━━━ TEXT SECTION
The market capitalization of prominent firms such as Tencent Holdings, Taiwan Semiconductor Manufacturing Co. and Samsung Electronics dropped as high raw material costs and supply chain concerns weigh on manufacturers. But the value of energy and commodity companies in India, Thailand and Malaysia rose as their output commands higher prices. Read more.

5:55 a.m. Germany expects to completely wean itself off Russian crude oil imports by late summer, the Associated Press reports a German minister as saying.

Europe’s largest economy has cut its share of Russian energy imports to 12% for oil, 8% for coal and 35% for natural gas, according to Robert Habeck, who heads Germany’s Federal Ministry for Economic Affairs and Climate Action. Berlin has faced strong calls to reduce its reliance on Russian fossil fuels over Moscow’s invasion of Ukraine.


Civilians who left the area near the Azovstal steel plant in Mariupol look out of a bus near temporary accommodations in Ukraine on May 1.

  © Reuters

12:35 a.m. More on the Mariupol evacuation from Ukrainian President Volodymyr Zelenskyy.

Sunday, May 1

11:03 p.m. A “safe passage operation” for civilians from the Azovstal steel plant in Mariupol is underway, a U.N. spokesperson confirms. The operation in the besieged Ukrainian city is being carried out in coordination with the International Committee of the Red Cross, Russia and Ukraine, having begun on Friday.

5:56 p.m. Russia’s defense ministry says it has struck at weapons supplied to Ukraine by the United States and European countries and destroys a runway at a military airfield near the Ukrainian city of Odesa. The ministry says it uses high-precision Onyx missiles to strike the airfield, after Ukraine accuses Russia of knocking out a newly-constructed runway at the main airport of Odesa. Odesa regional governor Maksym Marchenko says Russia had used a Bastion missile, launched from Crimea.

5:30 p.m. A Ukrainian fighter inside a shelter in the city’s bombed out Azovstal steel works says that 20 women and children had made it out of the sprawling plant. “We are getting civilians out of the rubble with ropes — it’s the elderly, women and children,” says the fighter, Sviatoslav Palamar. Palamar says Russia and Ukraine were respecting a local ceasefire and he hoped the evacuated civilians would be taken to the city of Zaporizhzhia to the northwest.

Two groups of civilians left the residential area around the Azovstal steel works in the southern Ukrainian city of Mariupol on Saturday, Russian news agencies cites the defense ministry as saying on Sunday. The ministry says a total of 46 civilians had left the area and were provided with food and shelter, RIA and TASS reports.
━━━━━━
━━━ DATA EXCERPT
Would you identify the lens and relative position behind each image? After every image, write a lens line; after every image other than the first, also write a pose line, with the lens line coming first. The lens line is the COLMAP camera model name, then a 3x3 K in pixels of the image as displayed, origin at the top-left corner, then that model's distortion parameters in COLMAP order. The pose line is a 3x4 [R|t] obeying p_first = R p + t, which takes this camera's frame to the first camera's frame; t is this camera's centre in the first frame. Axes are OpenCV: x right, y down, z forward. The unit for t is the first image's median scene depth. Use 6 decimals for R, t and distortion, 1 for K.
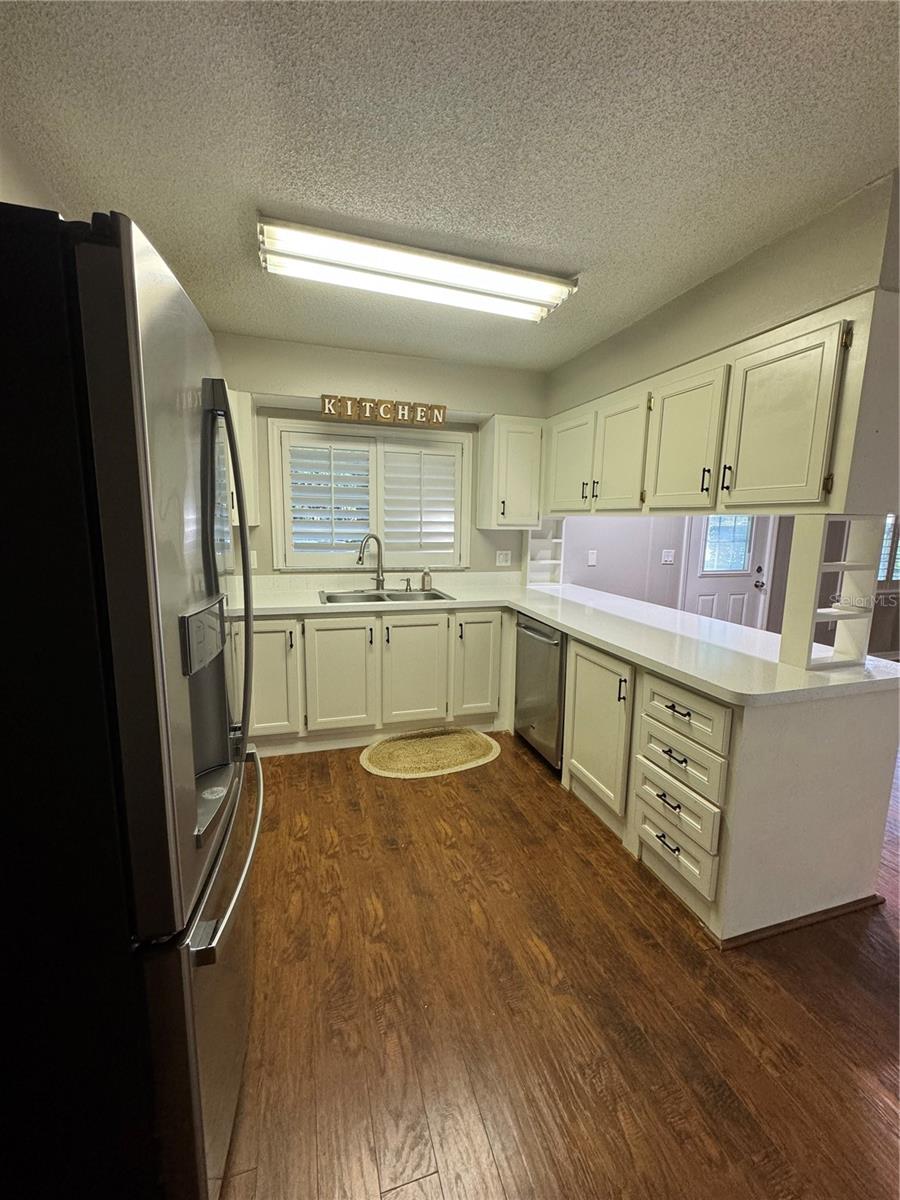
lens RADIAL K [[478.8, 0, 444.3], [0, 478.8, 597.2], [0, 0, 1]] dist [-0.001735, -0.000673]
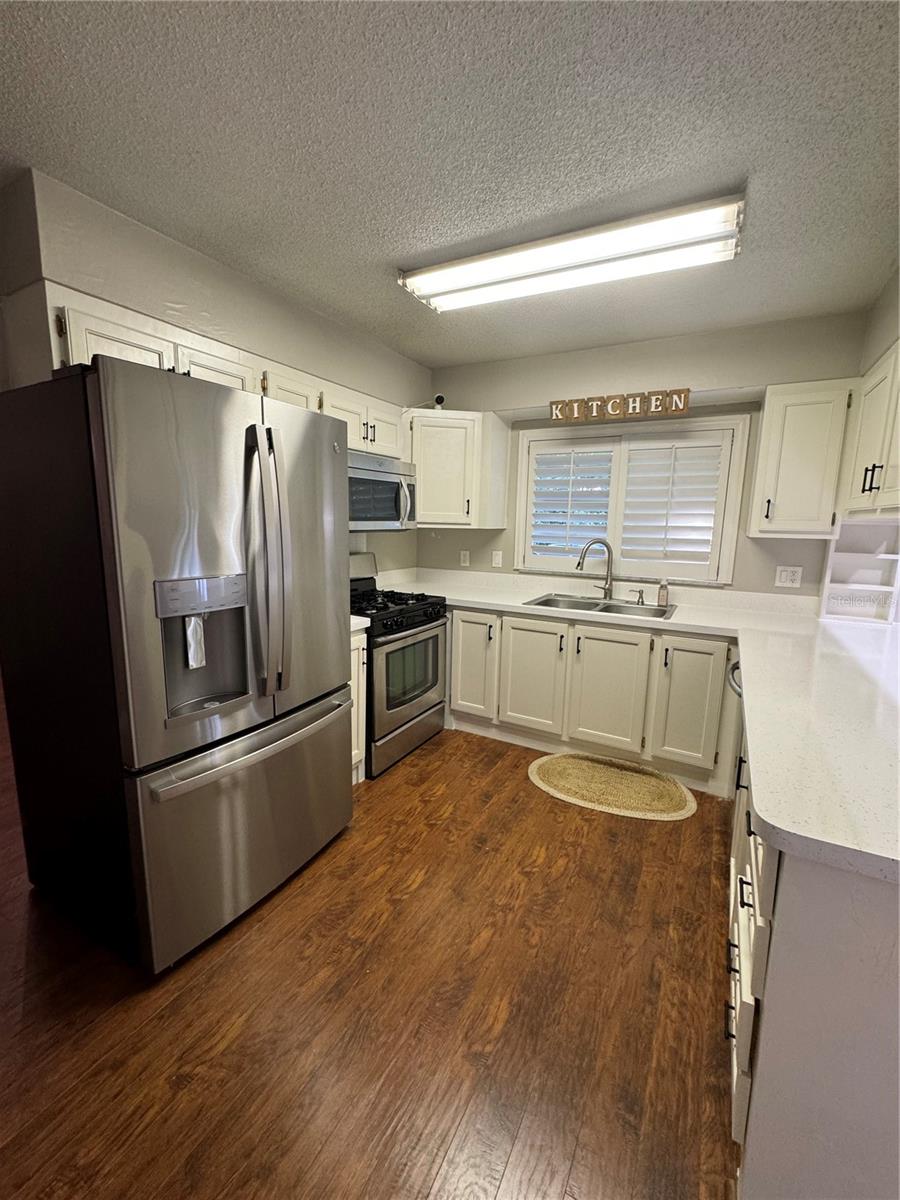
━━━━━━
YOUR OBJECTIVE: How would the live news updates on the war in Ukraine, shown above, continue after their last sentence? Write that continuation.

EXERCISE OUTPUT:
Ukraine’s President Volodymyr Zelenskyy welcomes U.S. House Speaker Nancy Pelosi in Kyiv, Ukraine on April 30. (Ukrainian Presidential Press Service/Handout via Reuters) 

4:20 p.m. U.S. Speaker of the House Nancy Pelosi makes an unannounced visit to Kyiv. Second in the line of succession to the president, Pelosi is the highest-ranking U.S. official to meet with President Volodymyr Zelenskyy since the start of the war. Zelenskyy releases a video of the visit on Twitter.

7:55 a.m. Hollywood actress and U.N. humanitarian Angelina Jolie makes a surprise visit to the western Ukrainian city of Lviv.

On Telegram, Lviv Gov. Maksym Kozytskyy says Jolie came to speak with displaced people who have found refuge in Lviv, including children undergoing treatment for injuries sustained in the missile strike on the Kramatorsk railway station in early April.

Jolie has been a UNHCR Special Envoy for Refugees since 2011.


Actress and UNHCR goodwill ambassador Angelina Jolie poses for photo with children in Lviv, Ukraine on April 30.

  © AP

1:07 a.m. Peace talks seem to be at a standstill as Russian Foreign Minister Sergei Lavrov says lifting Russia sanctions is part of negotiations with Ukraine, a claim denied by senior Ukrainian negotiator Mykhailo Podolyak. “The talks’ agenda … includes, among other things, the issues of denazification, the recognition of new geopolitical realities, the lifting of sanctions, the status of the Russian language,” Lavrov says in comments to China’s official Xinhua news agency published on the Russian Foreign Ministry’s website.

But Podolyak is dismissive of those comments, saying Lavrov had not attended a single negotiating round, and Ukraine did not need lessons in “denazification” or use of the Russian language from those who had attacked and occupied Ukrainian towns and cities, according to Reuters.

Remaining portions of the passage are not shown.